* [Exercise material]:
..............................

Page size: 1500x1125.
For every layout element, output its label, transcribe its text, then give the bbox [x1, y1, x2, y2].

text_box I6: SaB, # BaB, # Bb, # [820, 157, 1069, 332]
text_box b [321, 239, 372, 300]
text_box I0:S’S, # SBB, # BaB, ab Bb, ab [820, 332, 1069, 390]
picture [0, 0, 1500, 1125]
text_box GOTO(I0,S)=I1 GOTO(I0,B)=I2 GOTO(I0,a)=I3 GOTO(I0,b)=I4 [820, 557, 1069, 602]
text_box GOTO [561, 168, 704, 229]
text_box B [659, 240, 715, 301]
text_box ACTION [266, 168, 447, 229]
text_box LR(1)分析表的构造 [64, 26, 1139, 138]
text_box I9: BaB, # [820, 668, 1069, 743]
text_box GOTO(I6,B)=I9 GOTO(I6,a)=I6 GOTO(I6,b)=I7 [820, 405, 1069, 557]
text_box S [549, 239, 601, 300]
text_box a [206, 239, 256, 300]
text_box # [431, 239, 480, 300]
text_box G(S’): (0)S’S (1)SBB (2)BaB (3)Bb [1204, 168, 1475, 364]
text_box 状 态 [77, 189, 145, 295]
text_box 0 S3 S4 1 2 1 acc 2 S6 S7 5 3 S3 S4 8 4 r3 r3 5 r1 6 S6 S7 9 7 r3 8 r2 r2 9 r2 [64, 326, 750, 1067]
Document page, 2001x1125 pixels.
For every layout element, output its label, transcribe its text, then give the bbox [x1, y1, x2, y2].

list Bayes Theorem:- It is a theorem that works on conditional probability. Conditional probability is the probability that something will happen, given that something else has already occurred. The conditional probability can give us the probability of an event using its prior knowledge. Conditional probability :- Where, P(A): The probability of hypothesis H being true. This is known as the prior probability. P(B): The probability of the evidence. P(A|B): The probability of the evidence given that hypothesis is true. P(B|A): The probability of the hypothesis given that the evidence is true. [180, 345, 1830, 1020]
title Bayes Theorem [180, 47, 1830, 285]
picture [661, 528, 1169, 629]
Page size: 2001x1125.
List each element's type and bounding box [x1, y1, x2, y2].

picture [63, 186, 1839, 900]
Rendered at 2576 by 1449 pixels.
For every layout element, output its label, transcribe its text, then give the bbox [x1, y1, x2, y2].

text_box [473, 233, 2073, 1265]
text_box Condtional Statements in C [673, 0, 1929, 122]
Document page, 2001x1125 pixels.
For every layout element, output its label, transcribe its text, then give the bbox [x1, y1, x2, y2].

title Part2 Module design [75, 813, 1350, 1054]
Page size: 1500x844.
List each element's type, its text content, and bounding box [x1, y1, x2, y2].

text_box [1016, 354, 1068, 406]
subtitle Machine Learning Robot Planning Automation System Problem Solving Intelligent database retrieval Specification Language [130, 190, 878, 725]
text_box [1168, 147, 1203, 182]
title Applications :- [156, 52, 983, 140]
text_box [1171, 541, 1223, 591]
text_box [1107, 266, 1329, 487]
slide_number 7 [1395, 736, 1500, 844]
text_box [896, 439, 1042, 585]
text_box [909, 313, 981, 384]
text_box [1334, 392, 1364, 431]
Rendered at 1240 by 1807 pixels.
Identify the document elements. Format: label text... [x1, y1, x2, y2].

..............................

* [What you need to do]:
Transcribe the whole listing above, keeping each line exactly as written.

* [Written solution]:
Page size: 1500x1125.
For every layout element, output its label, transcribe its text, then give the bbox [x1, y1, x2, y2].

text_box I6: SaB, # BaB, # Bb, # [820, 157, 1069, 332]
text_box b [321, 239, 372, 300]
text_box I0:S’S, # SBB, # BaB, ab Bb, ab [820, 332, 1069, 390]
picture [0, 0, 1500, 1125]
text_box GOTO(I0,S)=I1 GOTO(I0,B)=I2 GOTO(I0,a)=I3 GOTO(I0,b)=I4 [820, 557, 1069, 602]
text_box GOTO [561, 168, 704, 229]
text_box B [659, 240, 715, 301]
text_box ACTION [266, 168, 447, 229]
text_box LR(1)分析表的构造 [64, 26, 1139, 138]
text_box I9: BaB, # [820, 668, 1069, 743]
text_box GOTO(I6,B)=I9 GOTO(I6,a)=I6 GOTO(I6,b)=I7 [820, 405, 1069, 557]
text_box S [549, 239, 601, 300]
text_box a [206, 239, 256, 300]
text_box # [431, 239, 480, 300]
text_box G(S’): (0)S’S (1)SBB (2)BaB (3)Bb [1204, 168, 1475, 364]
text_box 状 态 [77, 189, 145, 295]
text_box 0 S3 S4 1 2 1 acc 2 S6 S7 5 3 S3 S4 8 4 r3 r3 5 r1 6 S6 S7 9 7 r3 8 r2 r2 9 r2 [64, 326, 750, 1067]
Document page, 2001x1125 pixels.
For every layout element, output its label, transcribe its text, then give the bbox [x1, y1, x2, y2].

list Bayes Theorem:- It is a theorem that works on conditional probability. Conditional probability is the probability that something will happen, given that something else has already occurred. The conditional probability can give us the probability of an event using its prior knowledge. Conditional probability :- Where, P(A): The probability of hypothesis H being true. This is known as the prior probability. P(B): The probability of the evidence. P(A|B): The probability of the evidence given that hypothesis is true. P(B|A): The probability of the hypothesis given that the evidence is true. [180, 345, 1830, 1020]
title Bayes Theorem [180, 47, 1830, 285]
picture [661, 528, 1169, 629]
Page size: 2001x1125.
List each element's type and bounding box [x1, y1, x2, y2].

picture [63, 186, 1839, 900]
Rendered at 2576 by 1449 pixels.
For every layout element, output its label, transcribe its text, then give the bbox [x1, y1, x2, y2].

text_box [473, 233, 2073, 1265]
text_box Condtional Statements in C [673, 0, 1929, 122]
Document page, 2001x1125 pixels.
For every layout element, output its label, transcribe its text, then give the bbox [x1, y1, x2, y2].

title Part2 Module design [75, 813, 1350, 1054]
Page size: 1500x844.
List each element's type, its text content, and bounding box [x1, y1, x2, y2].

text_box [1016, 354, 1068, 406]
subtitle Machine Learning Robot Planning Automation System Problem Solving Intelligent database retrieval Specification Language [130, 190, 878, 725]
text_box [1168, 147, 1203, 182]
title Applications :- [156, 52, 983, 140]
text_box [1171, 541, 1223, 591]
text_box [1107, 266, 1329, 487]
slide_number 7 [1395, 736, 1500, 844]
text_box [896, 439, 1042, 585]
text_box [909, 313, 981, 384]
text_box [1334, 392, 1364, 431]
Rendered at 1240 by 1807 pixels.
Identify the document elements. Format: label text... [x1, y1, x2, y2].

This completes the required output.